▶ _TASK TO COMPLETE_: From the forum thread on the 2019 Nissan Rogue SV fan noise, write out the passage between "The layout of" and "(Jul 6, 2010)", inclusive.

▶ _READING PASSAGE_:
— START —
# 2019 Nissan Rogue SV fan noise?



## Gvandy924 (Sep 30, 2019)

I just bought my 2019 Nissan Rogue SV 2 months ago exactly. Today I started hearing a noise from the vents when the AC is on. It sounds kind of like a big flying insect; like the flapping of the wings, but louder. I played with the buttons on the dash and the noise speeds up when I increase the fan speed. The noise is constant no matter the temp setting (AC or heat) or if it's circulating within the car or not. The noise only stops when I turn off the air/heat. HELP!!!!


----------



## rogoman (Dec 16, 2004)

Could be one of two things:

- Bad bearing in blower motor.
- Debris in the cabin filter.


----------



## Gvandy924 (Sep 30, 2019)

Is there a non invasive (as in w/out tools) way I could check for debris?


----------



## rogoman (Dec 16, 2004)

The layout of the A/C-heater box is that the air flows through the fan then through the cabin filter. First pull the filter out and look at the filter to see if there is a large accumulation of debris like maybe leaves. Examine the open slot for evidence of debris; by using a flashlight and a very small mirror, this will allow you to see some of the interior of the box. While the filter is out, turn on the A/C switch and see if the noise has gone away. If the noise is still there, then it's more likely that the fan motor has a bad bearing.


----------



## quadraria10 (Jul 6, 2010)

Just take it back to your dealer. It is only 2 months old and under warranty. Mind you it is worth learning how to change your own cabin air filter, as that can save you a fair bit of money over the life of the car. I would say the odds are greater that you have a defective blower motor, than something is getting behind the filter and causing noise. If somehow no filter was installed at the factory then debris can get in and cause some noise. Good luck with it


----------



## Scaramanga (Nov 17, 2019)

+1 on taking it back. The blower fan (think of a hamster wheel) is ever so slightly rubbing on its housing, the same box described above. This can happen from a bad bearing on the motor, or debris that got past the filter somehow.


----------
— END —
▶ _INFORMATION GIVEN_:
— START —
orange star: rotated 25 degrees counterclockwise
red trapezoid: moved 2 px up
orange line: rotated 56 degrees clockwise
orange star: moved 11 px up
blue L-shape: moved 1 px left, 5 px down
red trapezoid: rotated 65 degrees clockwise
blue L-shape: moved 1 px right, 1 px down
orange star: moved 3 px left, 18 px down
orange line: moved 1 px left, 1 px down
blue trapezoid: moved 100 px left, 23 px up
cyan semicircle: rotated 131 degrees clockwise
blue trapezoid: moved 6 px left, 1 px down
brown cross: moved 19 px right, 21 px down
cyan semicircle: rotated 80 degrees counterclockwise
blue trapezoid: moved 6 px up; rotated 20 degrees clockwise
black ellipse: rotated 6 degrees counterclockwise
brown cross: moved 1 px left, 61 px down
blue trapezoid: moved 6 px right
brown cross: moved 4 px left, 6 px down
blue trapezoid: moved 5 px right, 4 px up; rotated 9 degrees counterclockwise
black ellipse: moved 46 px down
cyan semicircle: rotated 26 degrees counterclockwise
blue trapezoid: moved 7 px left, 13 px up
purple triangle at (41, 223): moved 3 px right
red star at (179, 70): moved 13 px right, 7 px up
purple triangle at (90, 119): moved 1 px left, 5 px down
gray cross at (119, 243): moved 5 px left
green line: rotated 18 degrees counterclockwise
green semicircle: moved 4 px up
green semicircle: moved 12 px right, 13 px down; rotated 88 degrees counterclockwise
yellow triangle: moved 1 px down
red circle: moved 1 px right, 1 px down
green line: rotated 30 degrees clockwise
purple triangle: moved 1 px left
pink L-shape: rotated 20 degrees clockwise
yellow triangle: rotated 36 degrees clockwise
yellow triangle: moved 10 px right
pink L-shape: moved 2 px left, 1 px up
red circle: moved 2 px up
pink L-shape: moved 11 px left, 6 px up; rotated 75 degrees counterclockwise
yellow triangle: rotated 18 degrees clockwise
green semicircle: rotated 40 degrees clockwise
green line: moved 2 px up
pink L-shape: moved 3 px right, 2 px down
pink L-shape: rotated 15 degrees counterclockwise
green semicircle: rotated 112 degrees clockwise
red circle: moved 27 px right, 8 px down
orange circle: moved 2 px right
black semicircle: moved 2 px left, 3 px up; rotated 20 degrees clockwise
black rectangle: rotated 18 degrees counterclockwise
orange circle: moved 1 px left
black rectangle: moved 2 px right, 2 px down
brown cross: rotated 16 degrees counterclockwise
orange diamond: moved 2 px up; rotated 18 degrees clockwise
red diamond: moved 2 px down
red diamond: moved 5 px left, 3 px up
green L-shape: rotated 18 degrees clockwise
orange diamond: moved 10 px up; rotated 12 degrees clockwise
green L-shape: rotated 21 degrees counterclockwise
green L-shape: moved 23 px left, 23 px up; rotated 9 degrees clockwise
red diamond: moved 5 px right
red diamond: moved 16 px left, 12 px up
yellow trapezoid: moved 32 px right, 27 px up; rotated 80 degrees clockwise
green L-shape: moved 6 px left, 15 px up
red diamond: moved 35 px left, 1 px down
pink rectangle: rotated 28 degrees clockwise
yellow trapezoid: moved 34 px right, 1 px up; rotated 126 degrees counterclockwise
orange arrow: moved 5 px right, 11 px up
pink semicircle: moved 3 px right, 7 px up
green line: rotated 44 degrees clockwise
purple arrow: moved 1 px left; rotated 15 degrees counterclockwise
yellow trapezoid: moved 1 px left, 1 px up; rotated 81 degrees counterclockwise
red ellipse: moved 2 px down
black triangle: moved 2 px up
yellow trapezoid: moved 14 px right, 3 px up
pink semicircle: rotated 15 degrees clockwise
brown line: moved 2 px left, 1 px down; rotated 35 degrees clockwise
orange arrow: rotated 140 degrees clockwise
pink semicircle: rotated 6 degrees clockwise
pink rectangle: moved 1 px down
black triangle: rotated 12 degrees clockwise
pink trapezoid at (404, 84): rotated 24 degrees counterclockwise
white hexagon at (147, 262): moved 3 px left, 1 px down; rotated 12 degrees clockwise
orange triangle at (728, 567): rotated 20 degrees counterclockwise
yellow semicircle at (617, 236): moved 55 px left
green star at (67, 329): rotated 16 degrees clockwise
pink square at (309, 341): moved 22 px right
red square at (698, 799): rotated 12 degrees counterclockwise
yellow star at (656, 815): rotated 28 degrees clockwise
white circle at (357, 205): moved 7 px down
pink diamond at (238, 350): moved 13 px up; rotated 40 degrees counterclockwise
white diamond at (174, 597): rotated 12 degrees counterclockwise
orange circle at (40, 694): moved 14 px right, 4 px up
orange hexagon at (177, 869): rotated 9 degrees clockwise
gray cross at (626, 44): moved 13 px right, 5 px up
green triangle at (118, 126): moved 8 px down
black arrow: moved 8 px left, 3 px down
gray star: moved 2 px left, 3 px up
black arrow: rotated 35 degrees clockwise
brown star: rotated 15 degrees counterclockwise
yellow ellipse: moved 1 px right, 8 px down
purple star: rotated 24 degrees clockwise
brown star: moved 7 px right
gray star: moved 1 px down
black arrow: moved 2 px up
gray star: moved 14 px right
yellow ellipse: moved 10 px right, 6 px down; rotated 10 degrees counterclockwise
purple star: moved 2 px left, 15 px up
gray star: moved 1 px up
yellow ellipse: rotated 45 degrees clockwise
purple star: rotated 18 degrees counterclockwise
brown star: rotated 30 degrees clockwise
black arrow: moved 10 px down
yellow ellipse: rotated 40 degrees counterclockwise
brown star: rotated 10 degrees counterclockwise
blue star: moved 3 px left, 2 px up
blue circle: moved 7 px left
— END —
▶ _OUTPUT FOR THIS EXERCISE_:
The layout of the A/C-heater box is that the air flows through the fan then through the cabin filter. First pull the filter out and look at the filter to see if there is a large accumulation of debris like maybe leaves. Examine the open slot for evidence of debris; by using a flashlight and a very small mirror, this will allow you to see some of the interior of the box. While the filter is out, turn on the A/C switch and see if the noise has gone away. If the noise is still there, then it's more likely that the fan motor has a bad bearing.


----------



## quadraria10 (Jul 6, 2010)